Google invests into DNAnexus: aging-driven big data bioinformatics without the Hadoop Ecosystem?

First time DNAnexus made me think a little about what they can achieve was when they came up with an alternative search and browse interface for the complete Sequence Read Archive (SRA) database. They came to the ‘rescue’ as NCBI discontinued SRA in 2011 although later they’ve changed their mind, so SRA is still up and running there.

But DNAnexus is here to stay and they also made me think personally since the same time NCBI discontinued SRA, they discontinued Peptidome as well that was NCBI’s shotgun mass spectrometry proteomics data repository. Much of my work in 2011 and 2012 went into reprocessing the valuable Peptidome datasets and making them available at EBI’s PRIDE database (where I work), a process which was documented in the open access paper From Peptidome to PRIDE: Public proteomics data migration at a large scale. As opposed to SRA and next-gen sequencing DNA data, Peptidome was shut down permanently.

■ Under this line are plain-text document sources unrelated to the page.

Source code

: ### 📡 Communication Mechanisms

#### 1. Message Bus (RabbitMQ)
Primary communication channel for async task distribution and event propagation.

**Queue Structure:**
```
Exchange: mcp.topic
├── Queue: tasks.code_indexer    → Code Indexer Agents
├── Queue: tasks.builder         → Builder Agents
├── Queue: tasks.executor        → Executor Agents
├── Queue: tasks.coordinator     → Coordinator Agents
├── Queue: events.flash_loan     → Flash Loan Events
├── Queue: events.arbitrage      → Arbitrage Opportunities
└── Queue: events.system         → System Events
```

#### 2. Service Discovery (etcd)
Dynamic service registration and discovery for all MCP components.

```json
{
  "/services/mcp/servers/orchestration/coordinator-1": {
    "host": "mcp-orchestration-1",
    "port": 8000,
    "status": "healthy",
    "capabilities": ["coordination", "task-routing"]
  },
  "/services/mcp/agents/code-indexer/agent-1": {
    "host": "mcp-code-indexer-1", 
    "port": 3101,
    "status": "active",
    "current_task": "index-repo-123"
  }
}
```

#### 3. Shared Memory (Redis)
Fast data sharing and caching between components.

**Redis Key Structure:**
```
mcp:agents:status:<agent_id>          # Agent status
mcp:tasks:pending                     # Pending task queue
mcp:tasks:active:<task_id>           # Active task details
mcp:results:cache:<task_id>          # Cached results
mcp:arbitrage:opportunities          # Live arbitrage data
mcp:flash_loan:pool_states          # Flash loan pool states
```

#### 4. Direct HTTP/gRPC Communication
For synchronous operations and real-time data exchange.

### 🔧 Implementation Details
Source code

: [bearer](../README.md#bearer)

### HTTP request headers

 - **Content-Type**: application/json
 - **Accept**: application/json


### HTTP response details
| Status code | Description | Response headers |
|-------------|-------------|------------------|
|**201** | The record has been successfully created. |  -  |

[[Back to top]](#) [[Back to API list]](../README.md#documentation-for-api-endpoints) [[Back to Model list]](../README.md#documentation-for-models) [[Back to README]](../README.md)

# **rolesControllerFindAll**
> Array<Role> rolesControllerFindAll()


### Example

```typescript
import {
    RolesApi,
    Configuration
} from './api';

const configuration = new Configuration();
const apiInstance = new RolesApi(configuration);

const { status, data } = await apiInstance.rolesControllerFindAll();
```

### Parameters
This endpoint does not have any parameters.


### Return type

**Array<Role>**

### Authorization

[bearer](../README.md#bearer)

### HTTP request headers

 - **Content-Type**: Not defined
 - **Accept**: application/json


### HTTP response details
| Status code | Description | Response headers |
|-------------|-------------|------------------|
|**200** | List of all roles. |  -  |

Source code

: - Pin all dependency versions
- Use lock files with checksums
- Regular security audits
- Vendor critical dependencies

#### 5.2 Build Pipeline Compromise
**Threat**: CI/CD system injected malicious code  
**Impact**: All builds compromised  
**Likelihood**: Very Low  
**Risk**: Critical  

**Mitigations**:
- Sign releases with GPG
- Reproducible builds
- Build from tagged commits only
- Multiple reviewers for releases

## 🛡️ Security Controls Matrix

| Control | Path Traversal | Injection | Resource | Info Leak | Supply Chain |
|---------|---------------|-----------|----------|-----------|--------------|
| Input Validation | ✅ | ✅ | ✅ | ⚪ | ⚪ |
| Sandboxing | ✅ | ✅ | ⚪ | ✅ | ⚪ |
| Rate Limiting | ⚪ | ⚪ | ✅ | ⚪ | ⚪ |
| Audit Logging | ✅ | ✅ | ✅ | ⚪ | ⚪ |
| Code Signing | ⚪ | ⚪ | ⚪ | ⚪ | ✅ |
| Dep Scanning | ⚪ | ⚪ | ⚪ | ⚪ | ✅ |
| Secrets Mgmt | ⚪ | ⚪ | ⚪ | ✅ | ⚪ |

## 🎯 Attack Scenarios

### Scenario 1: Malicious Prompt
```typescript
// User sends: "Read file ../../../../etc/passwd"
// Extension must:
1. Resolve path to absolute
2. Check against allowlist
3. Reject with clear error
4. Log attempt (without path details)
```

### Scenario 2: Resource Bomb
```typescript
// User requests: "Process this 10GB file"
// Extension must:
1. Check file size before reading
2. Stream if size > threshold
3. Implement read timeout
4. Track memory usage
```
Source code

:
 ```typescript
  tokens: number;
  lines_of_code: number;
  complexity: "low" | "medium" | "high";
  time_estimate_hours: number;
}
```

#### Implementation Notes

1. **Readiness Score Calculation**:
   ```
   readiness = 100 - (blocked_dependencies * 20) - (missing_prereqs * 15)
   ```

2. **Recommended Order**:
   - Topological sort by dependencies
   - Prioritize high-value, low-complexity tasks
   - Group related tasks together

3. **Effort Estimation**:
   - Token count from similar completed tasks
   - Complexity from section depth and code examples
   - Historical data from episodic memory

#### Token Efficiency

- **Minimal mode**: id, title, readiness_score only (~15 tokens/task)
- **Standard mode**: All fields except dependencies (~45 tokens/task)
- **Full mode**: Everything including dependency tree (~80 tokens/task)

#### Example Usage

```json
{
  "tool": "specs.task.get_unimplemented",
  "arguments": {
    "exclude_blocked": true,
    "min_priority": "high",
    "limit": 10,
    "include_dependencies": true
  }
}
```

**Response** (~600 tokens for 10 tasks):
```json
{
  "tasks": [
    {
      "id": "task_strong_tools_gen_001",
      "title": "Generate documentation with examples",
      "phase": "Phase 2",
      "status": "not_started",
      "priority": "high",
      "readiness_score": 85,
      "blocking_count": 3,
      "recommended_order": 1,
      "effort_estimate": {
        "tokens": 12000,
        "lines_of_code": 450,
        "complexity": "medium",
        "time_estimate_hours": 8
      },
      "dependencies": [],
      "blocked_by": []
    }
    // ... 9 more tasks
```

But back to DNAnexus and the fresh news that Google Ventures “has joined a group of investors seeding DNAnexus‘ cloud-computing services for biomedical researchers with a $15 million C round”. What makes this news interesting is that recently, DNAnexus announced large-scale projects with Stanford and Baylor College of Medicine in processing tens of thousands of genomes and making the resulting data sets securely available. From the press release:

Through these two projects alone, DNAnexus processed over 17,000 genomes and generated more than 500 terabytes of genomic data. The resulting data sets can be accessed on DNAnexus and are available for follow-on analysis and data sharing to researchers participating in the 1000 Genomes Project and the Cohorts for Heart and Aging Research in Genomic Epidemiology (CHARGE) Consortium.

Put this news into the context of Google’s investment into Calico to address aging and healthy lifespan extension and into the fact that the first scientist hires of Calico, like Cynthia Kenyon and David Botstein are coming from genetics/genomics background. Medium boom, it’s still opening game on the board!

This all sounds awesome and I hope that the DNAnexus folks are going to deliver & have fun while doing so. But let me offer an angle here that makes this big data bioinformatics news just a little less awesome: DNAnexus already tried MapReduce and Hadoop for their genomics data processing pipelines and at the end they ditched it for proprietary homegrown software. That was early 2013 and they named the following reasons of doing so (I mean ditching the kernel of the operating system of big data) amongst others:

1. “Most bioinformatics software that exists today is not written to run with Hadoop.”

2. “if you process genomics data with an online service, you’re forced to move a lot of data from place to place” see for instance S3 buckets to EC2

3. “The other problem with Hadoop is that it wasn’t designed for real-time queries”

Let me comment on these 3 points quickly:

1.  True and as far as I know Hadoop is not used in production in bioinformatics anywhere. But the benefits of reimplementing the crucial bioinformatics algorithms in the Hadoop ecosystem would make it a very worthy challenge and would connect the biodata world back to the world of general/web data. /I’m planning to write a follow-up post on reasons to do this reimplementation/. Also I already know a handful of bioinformaticians working with Hadoop&co. and their numbers are slowly growing. 😉 See Mikael Huss’ quick overview on existing Hadoop implementations in bioinformatics.

2. Well, it’s a funny thing that the argument of data locality is used against Hadoop on the cloud computing platform/service level while Hadoop/HDFS were designed around the cluster principle of data locality /to move code to the data and not the other way round/. On a more serious note: AWS != cloud computing platforms and developing a black box patented system instead might not benefit the whole field as much as a working solution built around Hadoop. Also a 10x performance benefit now might turn out to be the block of the 100x performance benefit later on a new system built from scratch.

3. True but it’s probably worth checking now what happened under the hood since early 2013 to address real-time queries within the Hadoop Ecosystem.

With that I’d like to congratulate to the DNAnexus folks for the C round and the new projects and suggest them to reconsider using the Hadoop Ecosystem. These are early days and it’s probably worth keeping a 3 person Hadoop developer/bioinformatician group around, in the basement, say. Besides the fact that Hadoop implementations can be used to benchmark homegrown code against one day it might help changing the tracks.

Disclosure: I’m running Hadoop jobs on a daily basis in the last couple of years (in proteomics, not in genomics) and being benefited from it first hand am biased towards it. Granted, couple hours or 1-2 days for a big job are good enough for ‘real-time’ in research bioinformatics. Also I’m certainly super-biased to use MapReduce/Hadoop in aging-driven big data bioinformatics research.

Maybe I should try to consider Apache Spark.